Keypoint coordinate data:
--- START ---

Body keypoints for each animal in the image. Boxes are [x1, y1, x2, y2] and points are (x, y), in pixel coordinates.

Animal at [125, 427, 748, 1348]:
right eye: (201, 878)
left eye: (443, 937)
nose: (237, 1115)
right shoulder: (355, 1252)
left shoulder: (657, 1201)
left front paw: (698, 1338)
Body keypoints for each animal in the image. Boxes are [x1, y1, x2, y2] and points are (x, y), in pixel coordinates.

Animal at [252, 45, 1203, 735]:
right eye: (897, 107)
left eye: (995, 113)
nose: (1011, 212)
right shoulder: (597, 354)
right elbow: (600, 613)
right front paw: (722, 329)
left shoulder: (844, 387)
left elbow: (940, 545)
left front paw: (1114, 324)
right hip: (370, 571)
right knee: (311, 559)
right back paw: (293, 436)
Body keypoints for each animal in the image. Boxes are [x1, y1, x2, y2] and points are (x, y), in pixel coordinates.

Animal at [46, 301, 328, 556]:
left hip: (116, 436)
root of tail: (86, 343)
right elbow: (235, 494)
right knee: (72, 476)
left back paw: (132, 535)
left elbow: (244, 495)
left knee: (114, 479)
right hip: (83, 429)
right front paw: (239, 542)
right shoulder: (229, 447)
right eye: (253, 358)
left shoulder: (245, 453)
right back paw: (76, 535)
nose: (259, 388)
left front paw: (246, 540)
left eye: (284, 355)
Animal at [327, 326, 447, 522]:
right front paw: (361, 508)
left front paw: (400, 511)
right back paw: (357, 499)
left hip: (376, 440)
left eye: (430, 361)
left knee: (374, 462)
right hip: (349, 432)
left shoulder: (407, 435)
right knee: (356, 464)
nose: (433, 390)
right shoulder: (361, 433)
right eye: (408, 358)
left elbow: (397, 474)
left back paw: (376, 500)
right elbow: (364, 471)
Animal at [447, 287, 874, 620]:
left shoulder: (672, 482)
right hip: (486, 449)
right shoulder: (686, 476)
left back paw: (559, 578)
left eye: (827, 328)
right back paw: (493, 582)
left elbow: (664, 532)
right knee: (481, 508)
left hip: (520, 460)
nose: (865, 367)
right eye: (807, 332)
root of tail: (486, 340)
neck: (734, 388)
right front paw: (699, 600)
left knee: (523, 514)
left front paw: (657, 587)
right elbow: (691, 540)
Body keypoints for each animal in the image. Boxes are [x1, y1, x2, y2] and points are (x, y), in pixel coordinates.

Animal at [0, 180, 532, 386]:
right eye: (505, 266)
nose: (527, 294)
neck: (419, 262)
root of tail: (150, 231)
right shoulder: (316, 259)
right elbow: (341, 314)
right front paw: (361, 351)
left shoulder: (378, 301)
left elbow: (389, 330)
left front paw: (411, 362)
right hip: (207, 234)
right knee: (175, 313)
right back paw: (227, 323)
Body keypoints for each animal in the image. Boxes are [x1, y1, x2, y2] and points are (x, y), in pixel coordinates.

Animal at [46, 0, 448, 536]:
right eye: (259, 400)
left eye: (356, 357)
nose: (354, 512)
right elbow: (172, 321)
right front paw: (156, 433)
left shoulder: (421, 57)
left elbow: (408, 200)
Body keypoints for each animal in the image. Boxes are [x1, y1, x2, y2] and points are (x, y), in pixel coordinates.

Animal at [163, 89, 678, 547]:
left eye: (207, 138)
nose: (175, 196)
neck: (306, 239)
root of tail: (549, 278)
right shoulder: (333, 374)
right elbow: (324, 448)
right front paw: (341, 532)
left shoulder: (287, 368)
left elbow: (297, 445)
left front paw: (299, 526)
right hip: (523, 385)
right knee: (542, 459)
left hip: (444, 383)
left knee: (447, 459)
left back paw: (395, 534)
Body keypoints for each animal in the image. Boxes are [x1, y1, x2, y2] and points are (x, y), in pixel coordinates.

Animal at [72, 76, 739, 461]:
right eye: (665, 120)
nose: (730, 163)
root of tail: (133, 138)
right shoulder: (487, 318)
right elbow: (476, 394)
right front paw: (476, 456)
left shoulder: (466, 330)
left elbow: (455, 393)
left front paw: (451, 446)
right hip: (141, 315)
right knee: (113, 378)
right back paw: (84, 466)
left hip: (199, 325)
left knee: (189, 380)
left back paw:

--- END ---

» TASK DIRECTIONS
Which lines above contain the word "back"? Copy each of them.

» YOUR SOLUTION
right back paw: (293, 436)
left back paw: (132, 535)
right back paw: (76, 535)
right back paw: (357, 499)
left back paw: (376, 500)
left back paw: (559, 578)
right back paw: (493, 582)
right back paw: (227, 323)
left back paw: (395, 534)
right back paw: (84, 466)
left back paw:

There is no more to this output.